И тогда я думаю, что моя мать сбежала насовсем, не в силах смириться с этим грустным миром. Может, она узнала, что Лу умер, читая газету, которую мы купили на Фучоу-роуд. Или другую, которую купила раньше. И прочитала, что его застрелили, убили, когда он учил крестьян читать. Многих революционеров убивали именно так. И горе напомнило ей об утерянной любви. Пока я спала в кинотеатре, она думала об этом и плакала. Когда мы искали ea-ea-ю, она переполнялась чувством вины, вспоминая, как не могла удержаться ни от того, чтобы съесть эту рыбу, ни от вступления в брак без любви. А пока я спала в кабинке рикши по пути домой, она мучилась от стыда за то, что привыкла к комфорту, к образу жизни империалистов, против которых боролся Лу. И, глядя на себя в зеркало в тот вечер, она ненавидела себя до тех пор, пока не исполнилась решимости очиститься раз и навсегда.
Отрезанные волосы символизировали, что обратный путь тоже отрезан. Она стала революционеркой и ушла в подполье, и ее руководители запретили ей видеться с людьми из прошлого. Она повиновалась им, поэтому не вернулась за мной.

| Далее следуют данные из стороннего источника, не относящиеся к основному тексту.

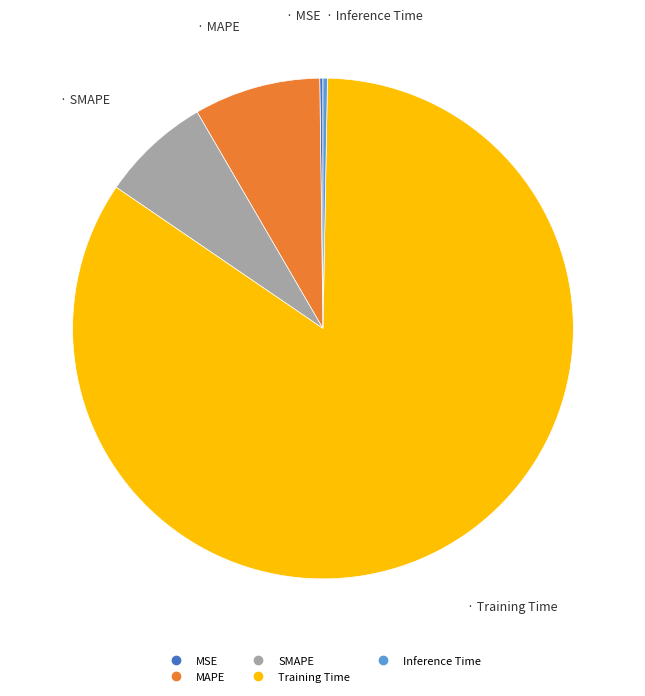

Which slice is the largest?

Training Time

Но потом я понимаю: нет, мама была не из тех людей, которые беспрекословно подчиняются приказам. Она всегда жила своим умом. И, может, им и руководствовалась, пока не запуталась окончательно. Может, дело было так: она выбежала из дома, охваченная безумием, не зная, куда идет.

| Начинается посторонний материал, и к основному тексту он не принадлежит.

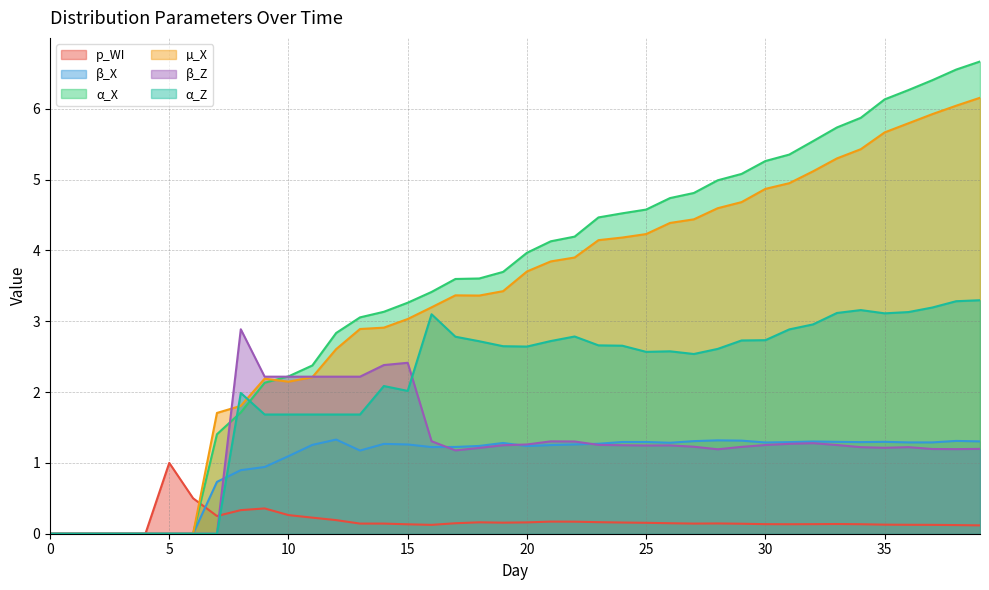

How many times do α_Z and p_WI cross each other?

1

А иногда я думаю, что мама отрезала волосы, чтобы стать монахиней. Ведь монахини из ее школы молились Иисусу, чтобы мама исполнила Божью волю. Так и случилось, и после этого у мамы не осталось собственной воли.
А порой я представляю себе, что маму из ревности похитил дух предыдущей второй жены моего отца.

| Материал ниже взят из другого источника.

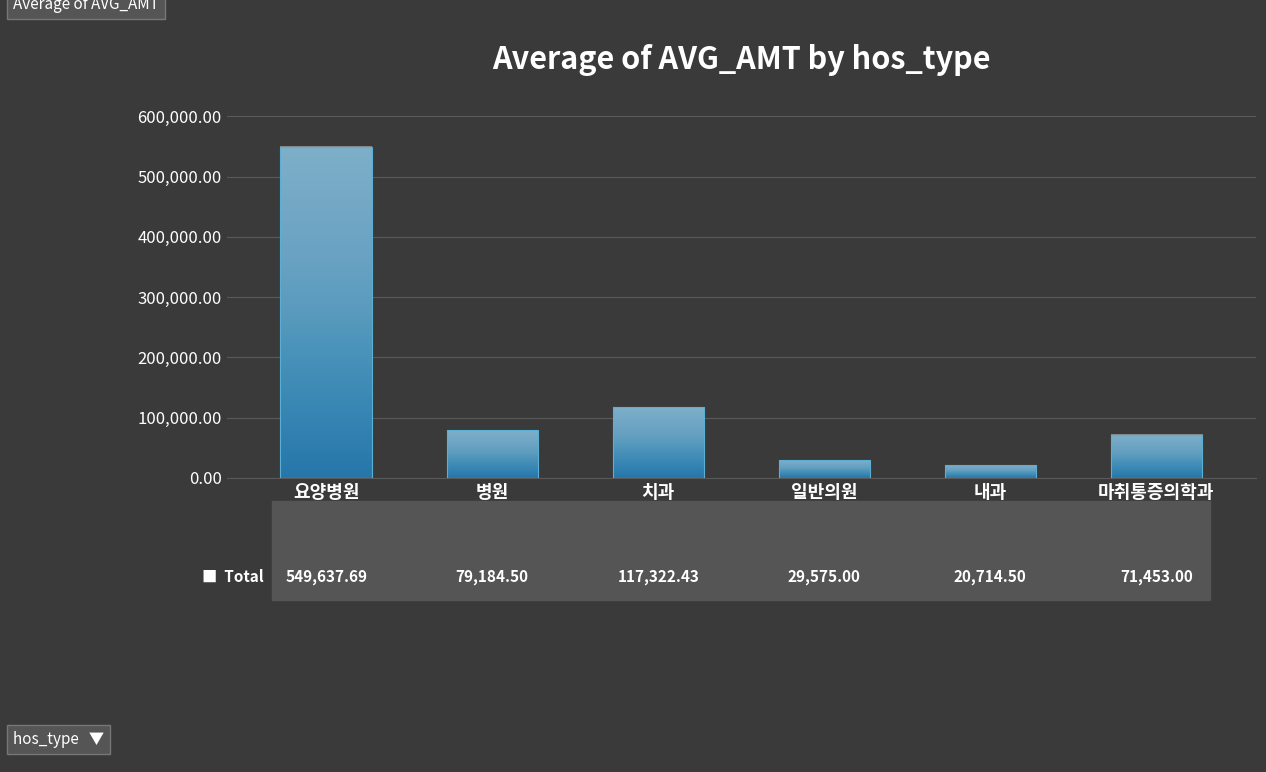

What is the maximum value shown in the chart?

549637.7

Но случается, я начинаю думать, что те, кто утверждает, что моя мать внезапно заболела, умерла той же ночью и похоронена на острове Чунминдао, не лгут.
Я больше не знаю, какая из этих историй правдива и почему на самом деле мама ушла. Все истории одинаковы: в каждой полно боли. Всё правда, и всё — ложь. Я пыталась убедить себя, что прошлое позади, что нужно обо всем забыть. Я очень старалась в это поверить. Но не сумела.
Как я могу забыть цвет маминых волос? И почему я должна прекратить надеяться на новую встречу с ней?
Конечно, умом я понимаю, что она никогда не вернется, но все еще помню ее. И всегда представляю себе одно и то же: где-то в моем сердце есть маленькая комната, и там сидит девочка лет шести. Она ждет, горячо надеясь и веря безо всяких причин. Она точно знает, что настанет день, когда дверь распахнется. И этот день действительно настает: дверь раскрывается, и в нее вбегает ее мама. Из сердца девочки бесследно исчезает вся боль, потому что мама подхватывает ее на руки, поднимает высоко-высоко в воздух, плачет и смеется, смеется и плачет: «Син ке, син ке! Вот ты где!»